When B subsequently lost 126 cards to A, the ratio of cards that A had to B became 2/3.



the first part of this problem became:


(A - 68) / (B + 68) = 3/8


the second part of this problem became:


(A + 58) / (B - 58) = 2/3.


the reason for this is that A first lost 68 cards and then won 126 cards, giving him a net gain of 58 cards and that B first won 68 cards and then lost 126 cards, giving him a net loss of 58 cards.

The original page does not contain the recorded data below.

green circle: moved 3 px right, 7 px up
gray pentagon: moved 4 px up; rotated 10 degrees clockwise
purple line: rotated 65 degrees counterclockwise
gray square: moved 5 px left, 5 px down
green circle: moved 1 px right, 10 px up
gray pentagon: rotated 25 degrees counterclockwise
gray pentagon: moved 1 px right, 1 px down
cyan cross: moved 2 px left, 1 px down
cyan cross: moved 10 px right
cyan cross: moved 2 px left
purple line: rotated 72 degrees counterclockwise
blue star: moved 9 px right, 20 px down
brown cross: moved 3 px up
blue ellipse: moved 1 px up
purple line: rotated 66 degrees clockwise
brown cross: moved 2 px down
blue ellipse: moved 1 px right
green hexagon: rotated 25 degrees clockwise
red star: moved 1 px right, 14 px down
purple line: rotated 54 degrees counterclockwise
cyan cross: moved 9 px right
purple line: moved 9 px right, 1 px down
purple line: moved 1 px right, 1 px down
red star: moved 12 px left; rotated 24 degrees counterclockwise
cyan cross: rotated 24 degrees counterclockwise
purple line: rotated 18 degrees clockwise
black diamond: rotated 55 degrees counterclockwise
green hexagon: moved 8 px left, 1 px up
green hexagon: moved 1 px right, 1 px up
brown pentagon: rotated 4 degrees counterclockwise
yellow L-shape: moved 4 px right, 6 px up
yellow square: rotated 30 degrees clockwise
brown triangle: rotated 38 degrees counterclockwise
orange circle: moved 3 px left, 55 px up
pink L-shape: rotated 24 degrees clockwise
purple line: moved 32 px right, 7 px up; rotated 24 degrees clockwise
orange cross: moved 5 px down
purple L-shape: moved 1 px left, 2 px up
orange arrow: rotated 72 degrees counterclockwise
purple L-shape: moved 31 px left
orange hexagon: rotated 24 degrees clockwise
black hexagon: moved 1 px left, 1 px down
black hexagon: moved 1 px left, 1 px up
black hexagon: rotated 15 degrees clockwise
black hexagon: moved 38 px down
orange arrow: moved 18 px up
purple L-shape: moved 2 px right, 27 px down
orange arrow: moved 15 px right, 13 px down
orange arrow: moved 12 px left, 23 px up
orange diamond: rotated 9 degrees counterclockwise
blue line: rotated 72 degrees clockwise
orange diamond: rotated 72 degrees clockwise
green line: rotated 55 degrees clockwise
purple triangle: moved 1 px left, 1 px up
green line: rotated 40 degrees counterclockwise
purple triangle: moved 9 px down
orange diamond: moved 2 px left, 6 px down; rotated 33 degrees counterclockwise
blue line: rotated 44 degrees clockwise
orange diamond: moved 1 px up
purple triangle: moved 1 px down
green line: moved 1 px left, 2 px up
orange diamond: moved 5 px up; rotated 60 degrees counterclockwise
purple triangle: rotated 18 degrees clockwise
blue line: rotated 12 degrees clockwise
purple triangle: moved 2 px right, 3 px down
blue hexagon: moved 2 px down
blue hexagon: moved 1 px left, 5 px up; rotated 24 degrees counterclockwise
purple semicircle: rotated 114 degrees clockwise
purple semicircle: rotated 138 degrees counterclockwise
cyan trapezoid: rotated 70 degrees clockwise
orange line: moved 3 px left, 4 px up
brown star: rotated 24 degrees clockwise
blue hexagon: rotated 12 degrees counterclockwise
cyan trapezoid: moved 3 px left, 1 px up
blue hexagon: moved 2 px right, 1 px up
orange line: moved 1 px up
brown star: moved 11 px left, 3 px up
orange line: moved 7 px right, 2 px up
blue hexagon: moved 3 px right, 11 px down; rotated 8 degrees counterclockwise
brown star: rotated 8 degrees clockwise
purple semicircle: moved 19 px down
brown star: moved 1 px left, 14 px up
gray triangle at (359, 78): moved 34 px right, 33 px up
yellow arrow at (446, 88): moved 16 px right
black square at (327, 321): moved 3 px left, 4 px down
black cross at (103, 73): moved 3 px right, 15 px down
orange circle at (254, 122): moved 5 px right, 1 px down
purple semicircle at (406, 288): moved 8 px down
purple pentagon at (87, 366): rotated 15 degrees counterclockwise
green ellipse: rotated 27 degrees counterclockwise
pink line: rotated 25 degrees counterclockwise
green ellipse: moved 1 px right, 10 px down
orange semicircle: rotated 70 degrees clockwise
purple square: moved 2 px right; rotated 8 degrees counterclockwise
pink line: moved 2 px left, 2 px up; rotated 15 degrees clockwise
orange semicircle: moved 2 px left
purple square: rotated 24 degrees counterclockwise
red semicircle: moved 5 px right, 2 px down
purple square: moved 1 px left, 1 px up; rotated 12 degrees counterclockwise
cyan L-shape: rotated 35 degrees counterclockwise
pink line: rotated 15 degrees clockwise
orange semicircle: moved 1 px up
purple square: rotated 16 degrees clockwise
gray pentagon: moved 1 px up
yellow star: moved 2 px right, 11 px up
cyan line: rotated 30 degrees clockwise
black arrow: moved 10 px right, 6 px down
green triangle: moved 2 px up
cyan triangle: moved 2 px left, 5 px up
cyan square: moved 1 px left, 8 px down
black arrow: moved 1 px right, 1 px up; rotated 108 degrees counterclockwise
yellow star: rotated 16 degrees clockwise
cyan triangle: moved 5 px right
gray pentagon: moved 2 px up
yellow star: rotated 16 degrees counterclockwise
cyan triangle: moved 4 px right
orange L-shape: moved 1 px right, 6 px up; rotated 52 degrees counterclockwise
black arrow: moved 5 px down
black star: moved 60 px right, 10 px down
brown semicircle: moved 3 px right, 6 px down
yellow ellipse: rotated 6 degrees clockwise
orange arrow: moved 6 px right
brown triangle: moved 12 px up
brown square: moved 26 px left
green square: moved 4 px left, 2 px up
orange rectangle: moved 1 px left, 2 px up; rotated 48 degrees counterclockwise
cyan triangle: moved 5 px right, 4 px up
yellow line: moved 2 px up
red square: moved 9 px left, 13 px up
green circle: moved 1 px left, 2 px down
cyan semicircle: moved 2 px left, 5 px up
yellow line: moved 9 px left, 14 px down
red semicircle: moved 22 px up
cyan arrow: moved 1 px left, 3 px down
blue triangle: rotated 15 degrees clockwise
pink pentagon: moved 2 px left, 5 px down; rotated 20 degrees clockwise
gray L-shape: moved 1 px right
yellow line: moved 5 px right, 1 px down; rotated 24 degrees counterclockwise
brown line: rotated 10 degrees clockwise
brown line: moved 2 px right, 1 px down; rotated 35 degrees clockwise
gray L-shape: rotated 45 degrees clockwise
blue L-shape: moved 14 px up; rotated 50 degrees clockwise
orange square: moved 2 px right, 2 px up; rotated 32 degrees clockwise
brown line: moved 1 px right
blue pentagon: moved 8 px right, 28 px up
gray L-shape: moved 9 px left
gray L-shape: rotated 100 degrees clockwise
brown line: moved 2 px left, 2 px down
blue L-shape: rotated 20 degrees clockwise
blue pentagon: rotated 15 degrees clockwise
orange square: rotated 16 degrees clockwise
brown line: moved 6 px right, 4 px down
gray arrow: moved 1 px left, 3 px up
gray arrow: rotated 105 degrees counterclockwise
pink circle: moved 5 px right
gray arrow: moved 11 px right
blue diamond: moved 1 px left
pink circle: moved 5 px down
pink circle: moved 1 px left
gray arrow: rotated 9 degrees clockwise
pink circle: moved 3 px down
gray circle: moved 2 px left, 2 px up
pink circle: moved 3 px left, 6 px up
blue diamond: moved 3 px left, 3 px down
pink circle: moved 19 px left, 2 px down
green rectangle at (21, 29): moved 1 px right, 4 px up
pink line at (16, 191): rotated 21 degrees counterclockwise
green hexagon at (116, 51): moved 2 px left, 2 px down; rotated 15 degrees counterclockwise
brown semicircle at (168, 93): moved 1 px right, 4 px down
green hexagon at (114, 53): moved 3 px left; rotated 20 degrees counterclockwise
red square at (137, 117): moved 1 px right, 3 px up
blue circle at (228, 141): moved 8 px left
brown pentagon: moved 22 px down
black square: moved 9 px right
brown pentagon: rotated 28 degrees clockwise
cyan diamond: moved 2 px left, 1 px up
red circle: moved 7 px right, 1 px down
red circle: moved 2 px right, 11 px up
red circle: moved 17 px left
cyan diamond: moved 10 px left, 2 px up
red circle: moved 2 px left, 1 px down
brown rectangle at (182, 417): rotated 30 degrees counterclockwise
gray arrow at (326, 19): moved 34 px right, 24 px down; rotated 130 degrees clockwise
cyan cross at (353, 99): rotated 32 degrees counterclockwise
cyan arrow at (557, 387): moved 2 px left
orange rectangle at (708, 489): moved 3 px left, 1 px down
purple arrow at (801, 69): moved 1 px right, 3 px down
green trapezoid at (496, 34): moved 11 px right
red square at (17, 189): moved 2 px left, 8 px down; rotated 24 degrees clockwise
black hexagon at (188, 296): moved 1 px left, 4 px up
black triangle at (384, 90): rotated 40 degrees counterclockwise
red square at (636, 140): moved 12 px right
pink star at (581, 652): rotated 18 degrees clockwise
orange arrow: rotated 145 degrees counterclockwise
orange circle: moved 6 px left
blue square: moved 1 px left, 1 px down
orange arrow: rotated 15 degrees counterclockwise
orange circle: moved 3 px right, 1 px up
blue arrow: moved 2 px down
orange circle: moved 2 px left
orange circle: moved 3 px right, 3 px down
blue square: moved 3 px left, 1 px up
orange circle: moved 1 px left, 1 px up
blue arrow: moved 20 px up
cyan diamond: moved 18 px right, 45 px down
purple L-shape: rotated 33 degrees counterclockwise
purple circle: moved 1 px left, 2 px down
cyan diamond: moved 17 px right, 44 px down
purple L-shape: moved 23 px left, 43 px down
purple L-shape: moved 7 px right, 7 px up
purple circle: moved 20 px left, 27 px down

you have two equations that need to be solved simultaneously.


they are:


(A - 68) / (B + 68) = 3/8
(A + 58) / (B - 58) = 2/3


in the first equation, you get:
(A - 68) = 3/8 * (B + 68)
solve for A to get:
A = 3/8 * (B + 68) + 68.


in the second equation, you get:
(A + 58) = 2/3 * (B - 58)
solve for A to get:
A = 2/3 * (B - 58) - 58


since they are both equal to A, you get:


3/8 * (B + 68) + 68 = 2/3 * (B - 58) - 58


subtract 3/8 * (B + 68) from both sides of the equation and add 58 to both sides of the equation to get:


68 + 58 = 2/3 * (B - 58) - 3/8 * (B + 68)



simplify to get:


126 = 2/3 * B - 2/3 * 58 - 3/8 * B - 3/8 * 68


add 2/3 * 58 and 3/8 * 68 to both sides of the equation to get:


126 + 2/3 * 58 + 3/8 * 68 = 2/3 * B - 3/8 * B


put everything under the common denominator of 24 to get:


3024 / 24 + 928 / 24 + 612 / 24 = 16/24 * b - 9/24 * B


combine like terms to get:


4564 / 24 = 7/24 * B


solve for B to get:


B = 24/7 * 4564 / 24 = 652.


since A = 3/8 * (B + 68) + 68, then:


A = 3/8 * (652 + 68) + 68 = 338.


when A = 338 and B = 652:


(A - 68) / B + 68) becomes (338 - 68) / (652 + 68) = 270 / 720 = 3/8.


(A + 58) / (B - 58) becomes (338 + 58) / (652 - 58) = 396 / 594 = 2/3.


the requirements of the problem are satisfied.


your answer is that A had 338 cards at first.